Ditches also known as Topless Tunnels
Yes, there is more to look for than the obvious wrecks and ledges. These are special areas that I call ditches and sometimes refer to as “topless tunnels.” These areas are located on what looks like a flat lifeless bottom. There is a secret as well as a chance for finding these areas. The secret is to know that there is a possibility that they can be anywhere on the ocean bottom. The chance is that those fish that live in it happen to be out of the ditch when you ride over it. When I see a flat bottom area, which shows absolutely no bottom life I watch out for any sort of bottom detail such as small bait fish hovering or a single large fish moving. I have my fish finder set up so that I can zoom right to the bottom, which offers quite a bite of detail. However, with anything detailed such as this you have to know what you are looking at. In my case it’s using the same style fish finder for over 20 years.
On April 18, 2012 Captain Frank, “Snapper Man” Murray fished with Captain Triple Trouble Steve at the Savannah Snapper banks. He is holding a nice genuine red snapper, which he caught while using a live ruby red lips. Captain Frank’s main goal is to catch a MAHI MAHI! My main goal is to see that this happens!!! And the best thing is we still got time!!

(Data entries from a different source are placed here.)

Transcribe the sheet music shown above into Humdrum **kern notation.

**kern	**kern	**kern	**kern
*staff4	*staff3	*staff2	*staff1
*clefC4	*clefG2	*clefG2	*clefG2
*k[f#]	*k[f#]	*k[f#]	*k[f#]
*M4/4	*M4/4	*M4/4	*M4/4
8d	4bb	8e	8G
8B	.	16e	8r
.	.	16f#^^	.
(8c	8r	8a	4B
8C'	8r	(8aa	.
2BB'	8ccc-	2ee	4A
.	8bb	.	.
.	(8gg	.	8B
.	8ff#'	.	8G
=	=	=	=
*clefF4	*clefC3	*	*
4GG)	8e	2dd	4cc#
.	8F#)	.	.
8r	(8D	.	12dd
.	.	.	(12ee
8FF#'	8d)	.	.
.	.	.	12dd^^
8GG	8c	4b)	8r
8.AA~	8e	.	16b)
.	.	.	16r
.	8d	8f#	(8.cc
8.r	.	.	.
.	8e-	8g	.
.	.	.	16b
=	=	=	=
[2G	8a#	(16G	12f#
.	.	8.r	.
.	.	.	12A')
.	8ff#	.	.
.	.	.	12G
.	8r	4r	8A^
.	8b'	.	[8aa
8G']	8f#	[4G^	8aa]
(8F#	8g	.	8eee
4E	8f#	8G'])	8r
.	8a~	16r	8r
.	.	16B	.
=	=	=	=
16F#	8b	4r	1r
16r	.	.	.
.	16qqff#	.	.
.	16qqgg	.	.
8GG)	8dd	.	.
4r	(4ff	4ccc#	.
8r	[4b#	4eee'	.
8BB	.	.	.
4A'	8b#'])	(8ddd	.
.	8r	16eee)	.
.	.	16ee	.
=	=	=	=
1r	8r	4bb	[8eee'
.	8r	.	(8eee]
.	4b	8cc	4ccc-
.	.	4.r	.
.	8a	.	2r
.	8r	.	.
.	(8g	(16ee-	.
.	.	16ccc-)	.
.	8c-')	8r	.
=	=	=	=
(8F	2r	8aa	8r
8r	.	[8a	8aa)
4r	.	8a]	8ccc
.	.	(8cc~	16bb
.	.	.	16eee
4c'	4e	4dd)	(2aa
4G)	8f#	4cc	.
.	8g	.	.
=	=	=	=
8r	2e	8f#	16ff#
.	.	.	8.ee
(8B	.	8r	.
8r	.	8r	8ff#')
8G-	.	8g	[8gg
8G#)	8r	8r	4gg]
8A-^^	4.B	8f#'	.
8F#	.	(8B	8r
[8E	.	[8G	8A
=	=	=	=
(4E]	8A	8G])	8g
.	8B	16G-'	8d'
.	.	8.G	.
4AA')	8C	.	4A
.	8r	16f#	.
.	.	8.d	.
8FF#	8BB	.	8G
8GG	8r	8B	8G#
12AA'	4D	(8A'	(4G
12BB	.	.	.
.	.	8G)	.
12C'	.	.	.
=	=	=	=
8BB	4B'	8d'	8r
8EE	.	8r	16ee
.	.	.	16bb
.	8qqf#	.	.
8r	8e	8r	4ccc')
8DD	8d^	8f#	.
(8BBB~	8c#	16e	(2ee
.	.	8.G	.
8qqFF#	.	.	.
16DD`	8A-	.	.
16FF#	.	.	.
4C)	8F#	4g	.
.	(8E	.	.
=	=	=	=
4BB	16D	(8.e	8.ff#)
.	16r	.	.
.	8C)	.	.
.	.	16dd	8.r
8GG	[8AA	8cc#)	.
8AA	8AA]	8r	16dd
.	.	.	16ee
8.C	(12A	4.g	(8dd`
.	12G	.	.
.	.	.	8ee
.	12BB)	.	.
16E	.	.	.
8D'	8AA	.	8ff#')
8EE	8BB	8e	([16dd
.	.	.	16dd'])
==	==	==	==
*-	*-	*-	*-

With my thoughts of finding more fish in mind I started slowly making way while looking for a particular bottom detail. Just as I have hundreds and maybe thousands of times over my past 50 years of fishing and as luck would have it “there was this one fish.” I quickly wrote coordinates down, screamed bait the hooks, and get ready. As I made a turned back up current of the area I was excited about what I had found. When the hooks hit the bottom big strong hook ups happened!! We caught everything from trigger fish, porgy, white grunts, and vermilion snapper. And I almost forget to mention that one big fish that was swimming near the bottom that turned my head. Whether or not this was the big fish, but Captain “Triple Trouble Steve did catch a big gag grouper. And this is why I love fishing so much, because you really never know what is going to bite your hook when!! However, with years of knowledge and real fishermen that can fish I really don’t know how any of us in the Tybee Fishing Team can go wrong!! GO TEAM TYBEE!!
Best fishing for grouper is yet to come
October through December!
With ocean temperatures on the drop these fish are making way. When a fish moves it’s got to eat. This big gag inhaled a large live vermillion snapper while bottom fishing in 130 feet of beautiful blue water.
Gulf Stream Bite
Bottom fishing and trolling options!
Yes there big grouper at them there deep water drops!! Give jigging a try, because big bottom fish such as this big grouper are making plans to move!! And they have already gone into their bulking up mode!!
Johnnie Wilson on the E-FISHIN-C with a deli ledge gag grouper.